● Task requirements:
(1) Please retype part of the occupancy sensor post word for word, starting at "And this worked" and ending at "didn't have ghosts.".
(2) For each statement about the occupancy sensor post, (a), (b) and (c), say yes or no according to whether the post agrees with it, and quote the words of the post that decide it. (a) The old Leviton sensor was about two and a half years old when it began acting up. (b) With the old sensor set to "On," the lights flickered. (c) The new Legrand sensor can be set so the lights stay on.

In the post I wrote a few months ago on picking the right lighting occupancy sensor I thought the old Leviton sensor I was using had gone bad when I wrote the following:

And this worked well and good up until October 2010 (it was 2.5 years old) when the sensor started acting up.  As you can see in the picture on the right, the sensor has three modes: Off/Auto/On.  Off and On work just like a standard light switch would.  Auto mode is where the sensor controls the lights.  While in “Auto” mode, when nobody was in the kitchen and the lights were off, they would start flickering like strobe lights.  Or the lights would be on and they would buzz and only come on half the normal brightness.  Or they just wouldn’t come on at all.  If the mode was turned to “ON” the lights would look fine and work perfectly, so I determined either the sensor had gone bad…..or we had ghosts.

Well, it turns out the sensor hadn't gone bad...and we didn't have ghosts.  

After installing the new Legrand occupancy sensor I discovered a feature that wasn't too popular in my household:

But there is a downfall to this new sensor!  You can’t set it so the lights will stay in the “On” mode.

● Data extract:
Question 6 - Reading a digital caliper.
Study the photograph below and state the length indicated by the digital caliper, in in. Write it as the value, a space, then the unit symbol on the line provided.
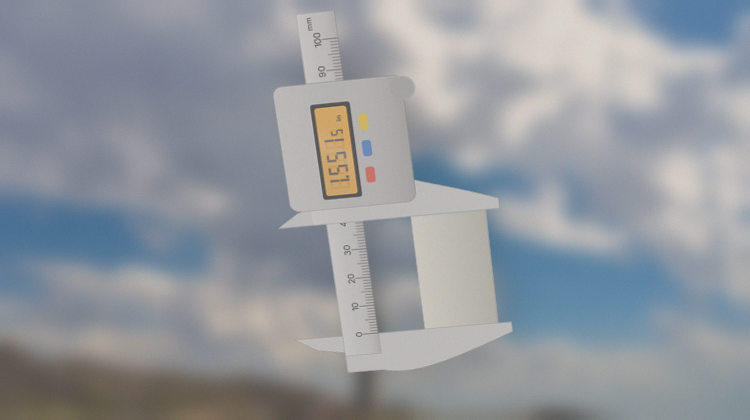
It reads 1.5515 in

● Responses to the exercise:
(1)
And this worked well and good up until October 2010 (it was 2.5 years old) when the sensor started acting up.  As you can see in the picture on the right, the sensor has three modes: Off/Auto/On.  Off and On work just like a standard light switch would.  Auto mode is where the sensor controls the lights.  While in “Auto” mode, when nobody was in the kitchen and the lights were off, they would start flickering like strobe lights.  Or the lights would be on and they would buzz and only come on half the normal brightness.  Or they just wouldn’t come on at all.  If the mode was turned to “ON” the lights would look fine and work perfectly, so I determined either the sensor had gone bad…..or we had ghosts.

Well, it turns out the sensor hadn't gone bad...and we didn't have ghosts.

(2)
(a) Yes: "it was 2.5 years old"
(b) No: "If the mode was turned to “ON” the lights would look fine and work perfectly"
(c) No: "You can’t set it so the lights will stay in the “On” mode."